Figure 8 shows that, for each time step, the error margin for the DO predictions was very low. However, for EC, the forecasts for October through December 2020 were not that accurate as seen in
Figure 9. This could be due to the fact that EC shows variations during the summer and winter seasons. EC values in winter are generally lower than those in the summer season due to the high evaporation losses in summer and the increased drainage water inflow [
61]. Moreover, the year–wise analysis showed a decline in the water quality over the eight–year period, as we can observe a decline in the observed concentrations of the EC and DO water quality variables. The decline in concentrations over the years can be attributed to seasonal variations and other environmental variables [
62].
4. Conclusions
Rawal Lake is the main source of drinking water for the residents of Islamabad and Rawalpindi. However, the lake water is unfit to drink from as it receives untreated sewage and other wastewater due to the increase in population. Water quality assessments are made using manual labor and in laboratories, which is time-consuming. Thus, using the advancements in remote sensing and other technologies, water quality monitoring tasks can be made simple and robust. In this study, eight water quality features for the years 2014 to 2021 were calculated using Landsat 8 images of the study area of the Rawal stream network that were extracted with SRTM DEM data, using hydrological GIS tools. Six optically active water quality parameters, including turbidity, Chl– , SDD, TDS, EC, and LST, and two optically inactive features, i.e., DO and pH, were taken as inputs to observe the water quality parameter estimations for current and future events.

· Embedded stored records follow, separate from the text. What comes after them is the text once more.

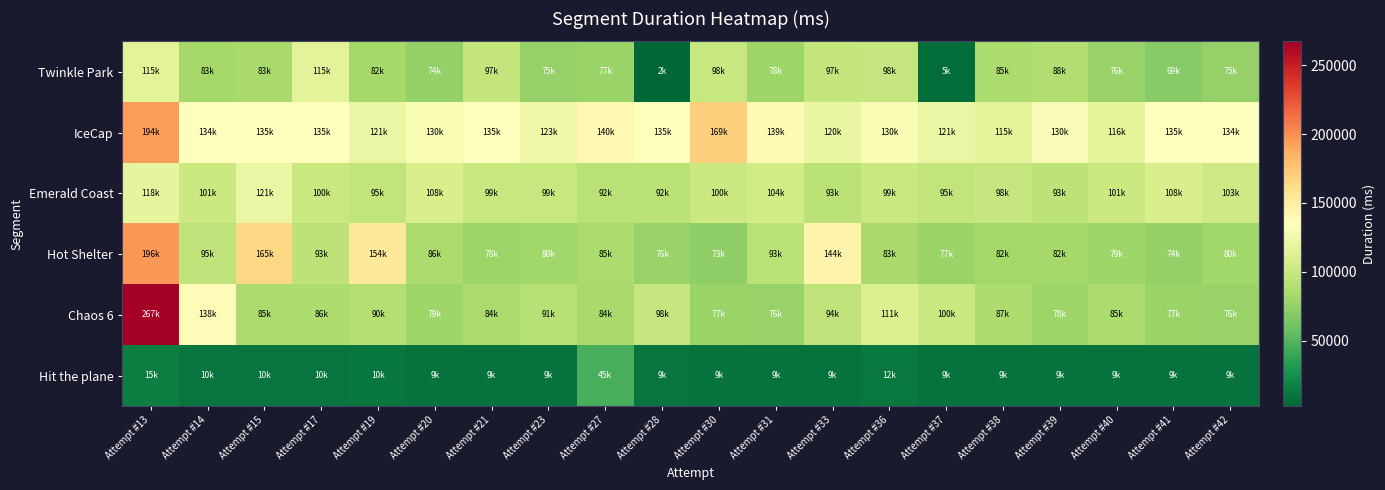

What is the total value across all series at Attempt #27?

524842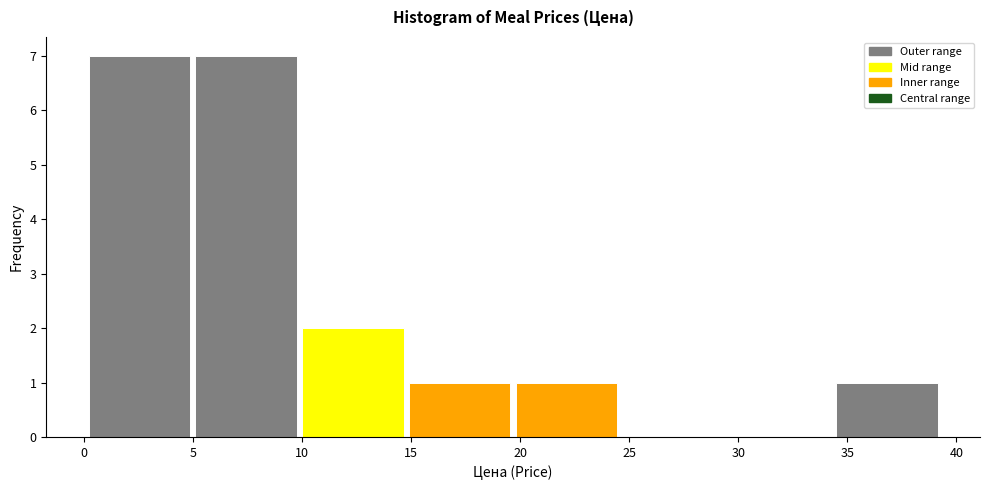

Reading left to right, transcribe this chart: for each bar, give the range it covers on the x-axis and its height. Neither the bar edges nor the heights are printed on the chart, so give them approximately, as read against the axes.

0.0 to 5.0: 7
5.0 to 10.0: 7
10.0 to 15.0: 2
15.0 to 19.5: 1
19.5 to 24.5: 1
24.5 to 29.5: 0
29.5 to 34.5: 0
34.5 to 39.5: 1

The experiments were limited to predicting only one of the active and inactive water quality parameters, i.e., EC and DO. The multi–step water quality forecasts were made using different deep learning models, i.e., CNN, FCN, MLP, RNN, and five variants of the LSTM model, which included LSTM–dominated and LSTM–integrated versions, including vanilla, stacked, bi–directional, convolutional, and a CNN LSTM hybrid. These models were then compared on the basis of the lowest RMSE achieved. The results showed that the LSTM variants displayed the best performance in the current and future multi–step parameter estimations for both optically active and inactive parameters with the bi–directional LSTM emerging as the leading variant among them. Moreover, the performance of the LSTM–dominated variants was better when compared with the LSTM–integrated version for the observed problem.
The proposed approach, using the combination of remote sensing and machine learning, identified that the water quality declined over the eight–year period, as observed through the concentrations of the water quality variables. Moreover, the factors that contributed to this water quality deterioration include the concentrations of water quality variables that are affected by seasonal variations and other environmental variables. Thus, in the future, some additional water quality parameters can be used for multi–step water quality parameter estimations and forecasts. These environmental variables, which may include air quality parameters, slope, soil type, and the geology and lithology of the study area, can be considered to examine water quality parameters.